** SUPPLIED DATA **
_ _ _ _ _
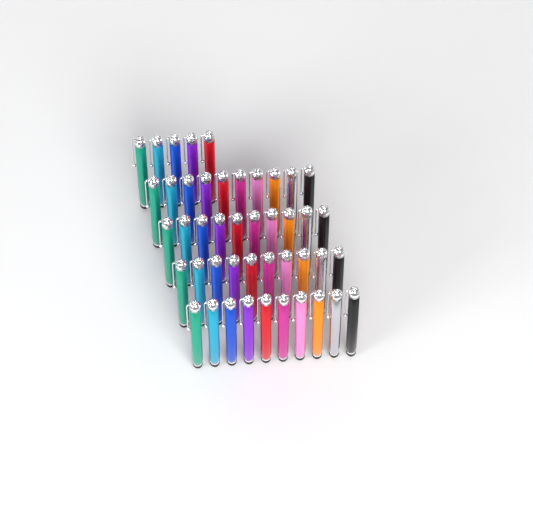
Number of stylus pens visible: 45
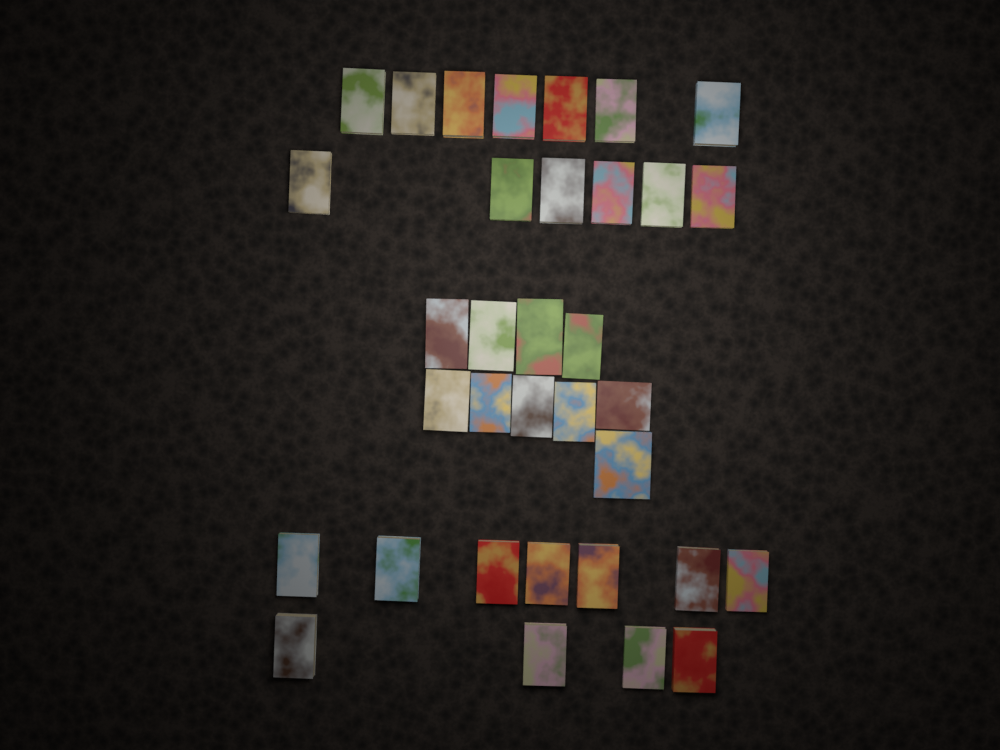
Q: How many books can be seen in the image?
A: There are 34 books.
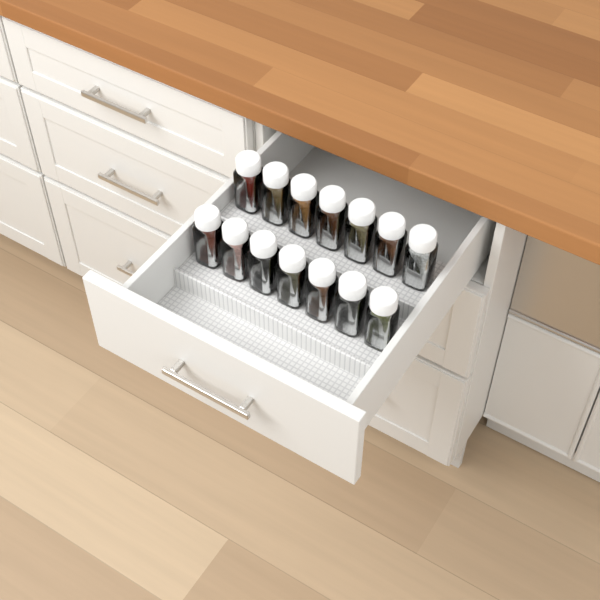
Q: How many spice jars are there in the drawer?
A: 14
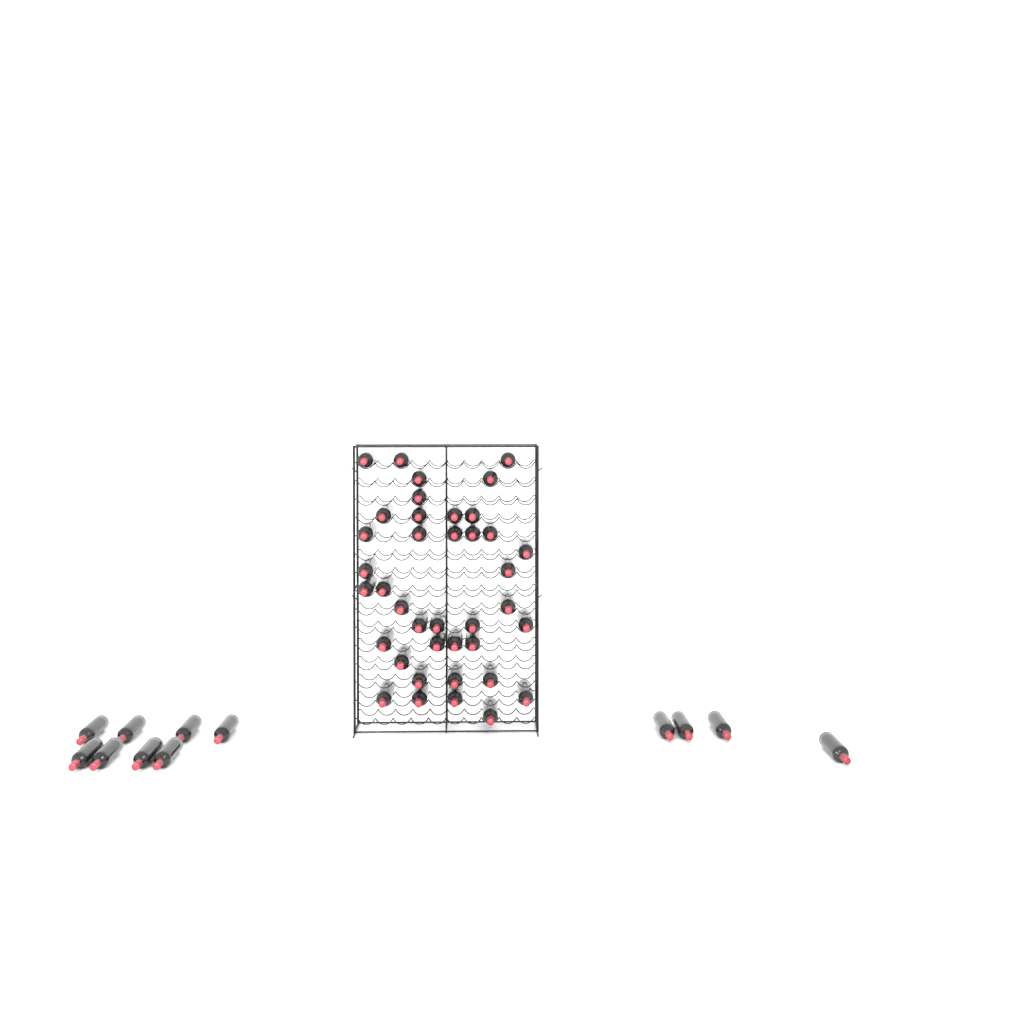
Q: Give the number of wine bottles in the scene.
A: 51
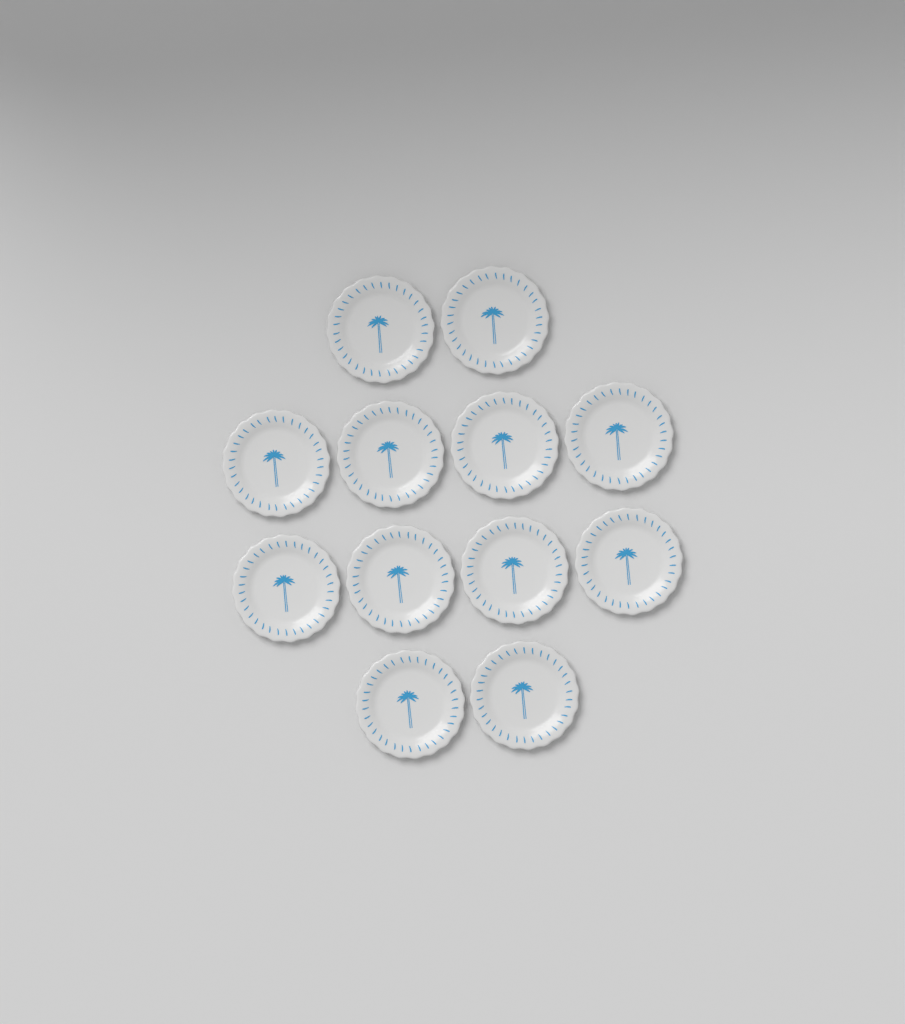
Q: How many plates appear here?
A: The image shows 12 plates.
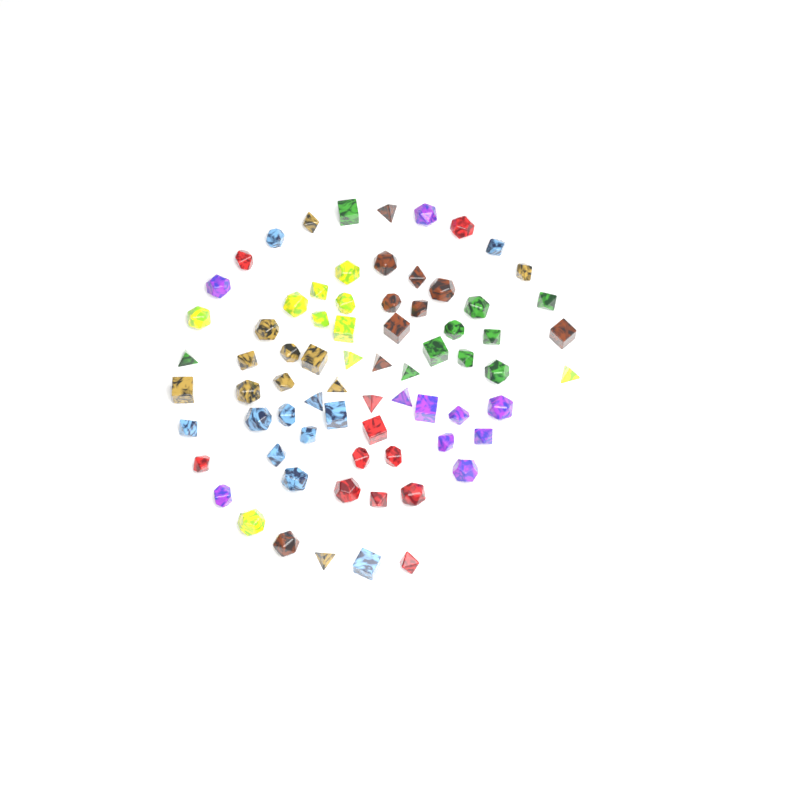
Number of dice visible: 73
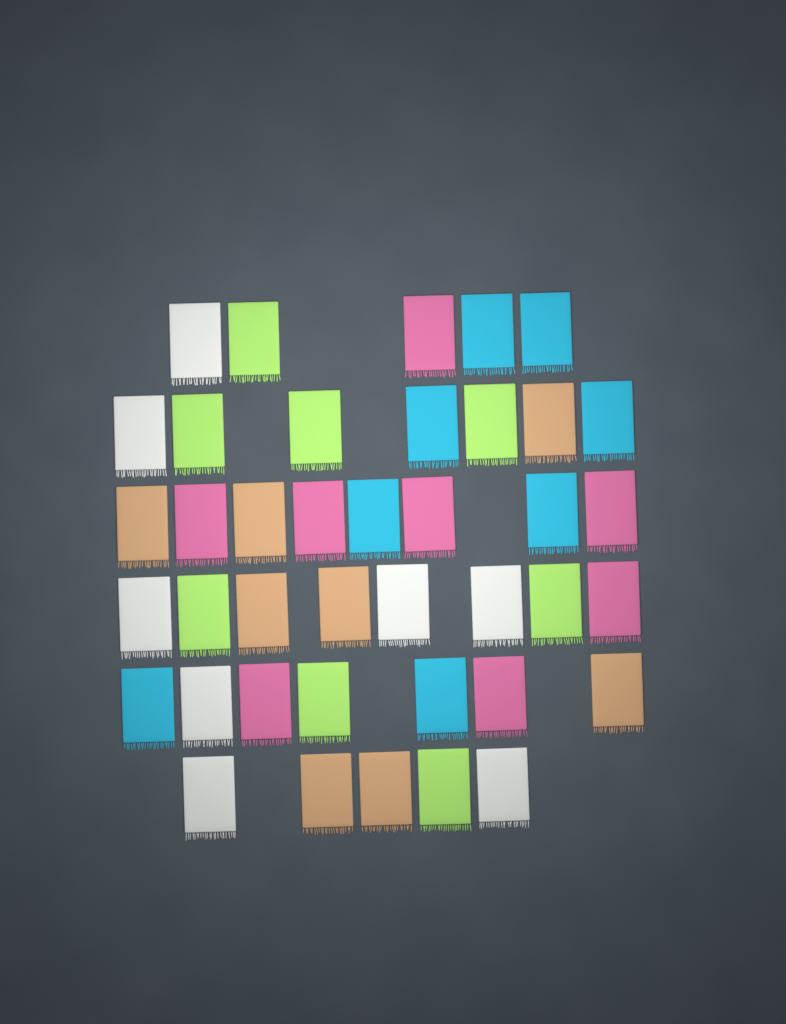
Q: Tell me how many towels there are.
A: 40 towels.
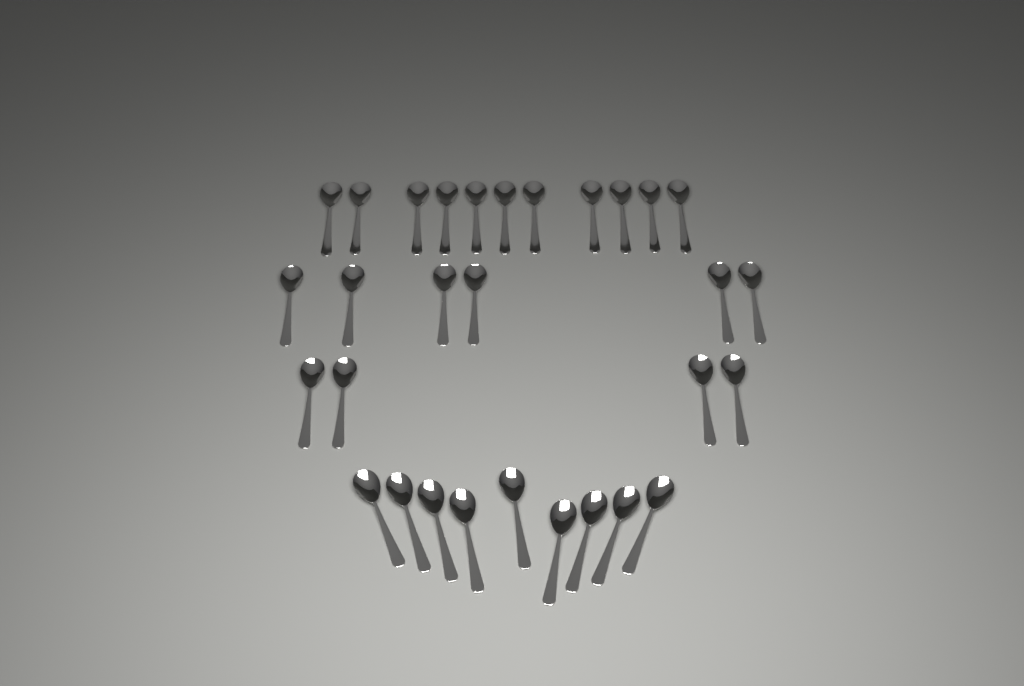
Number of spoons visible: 30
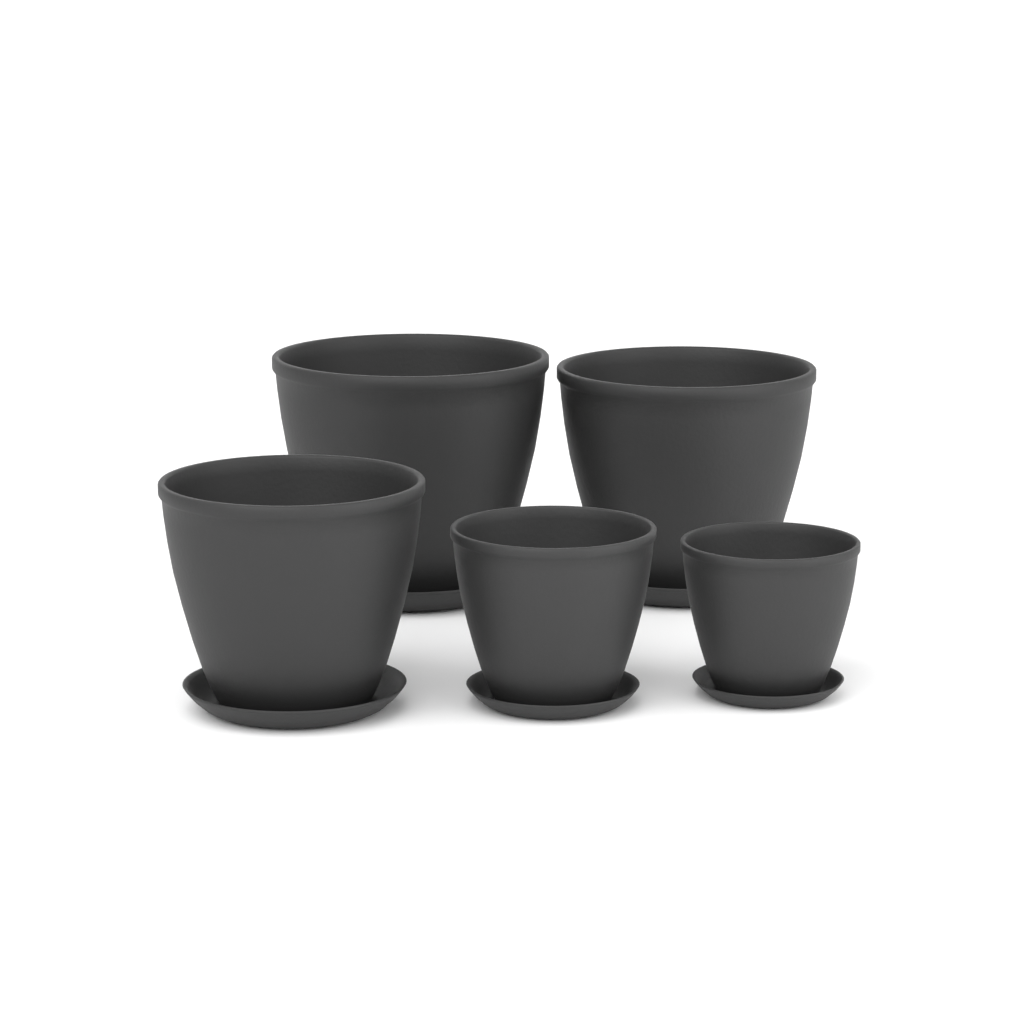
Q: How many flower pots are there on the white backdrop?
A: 5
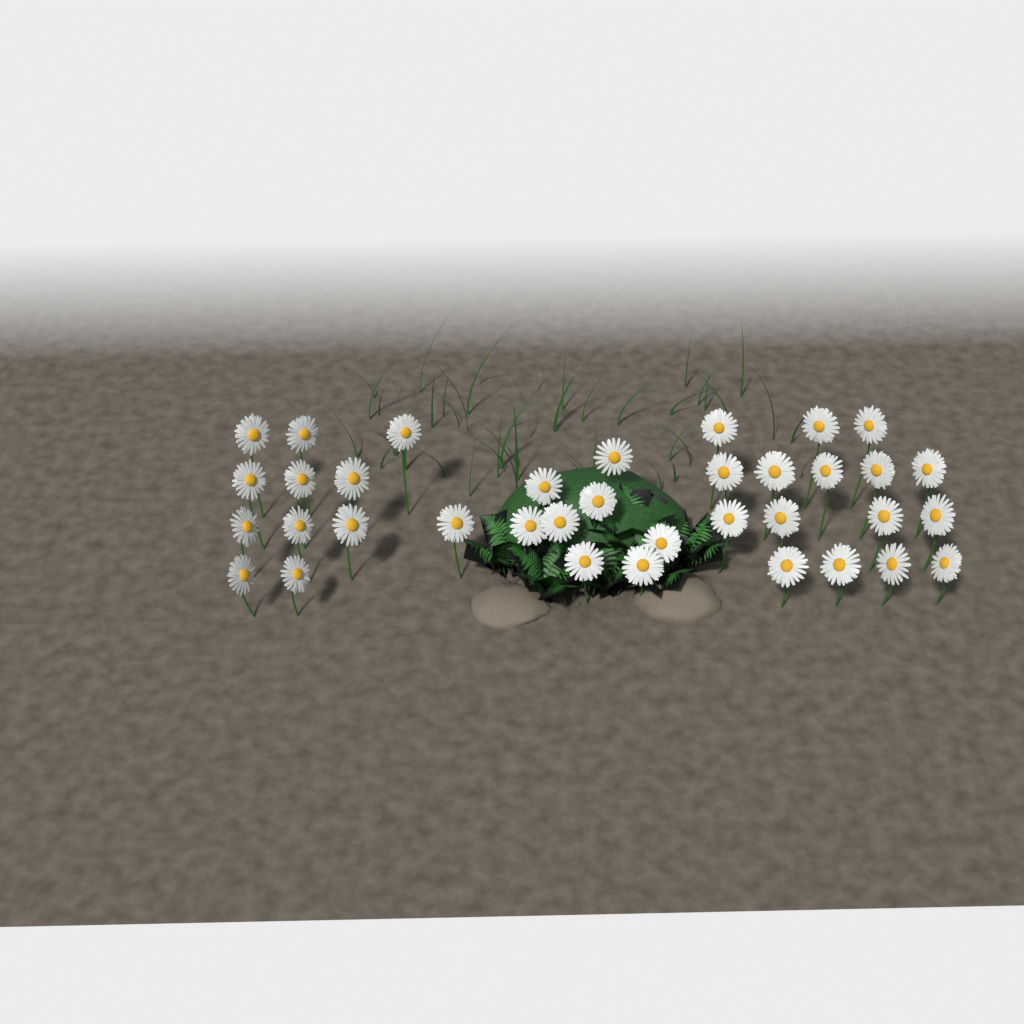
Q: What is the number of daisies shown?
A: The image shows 36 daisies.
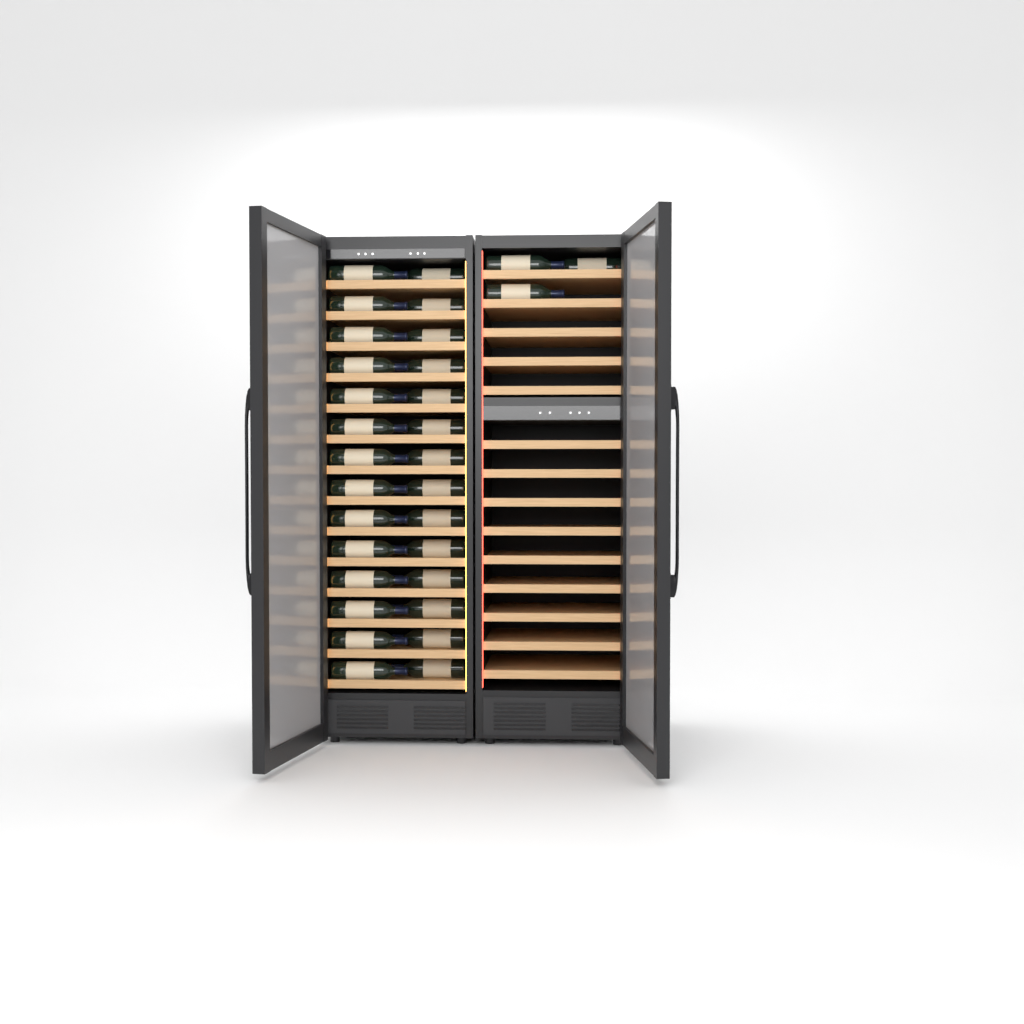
_ _ _ _ _
** EXERCISE **
Can you rewrite the lines above as a numbered list, leaving out blank lines and the pictures?

** EXERCISE OUTPUT **
1. Number of stylus pens visible: 45
2. Q: How many books can be seen in the image?
3. A: There are 34 books.
4. Q: How many spice jars are there in the drawer?
5. A: 14
6. Q: Give the number of wine bottles in the scene.
7. A: 51
8. Q: How many plates appear here?
9. A: The image shows 12 plates.
10. Number of dice visible: 73
11. Q: Tell me how many towels there are.
12. A: 40 towels.
13. Number of spoons visible: 30
14. Q: How many flower pots are there on the white backdrop?
15. A: 5
16. Q: What is the number of daisies shown?
17. A: The image shows 36 daisies.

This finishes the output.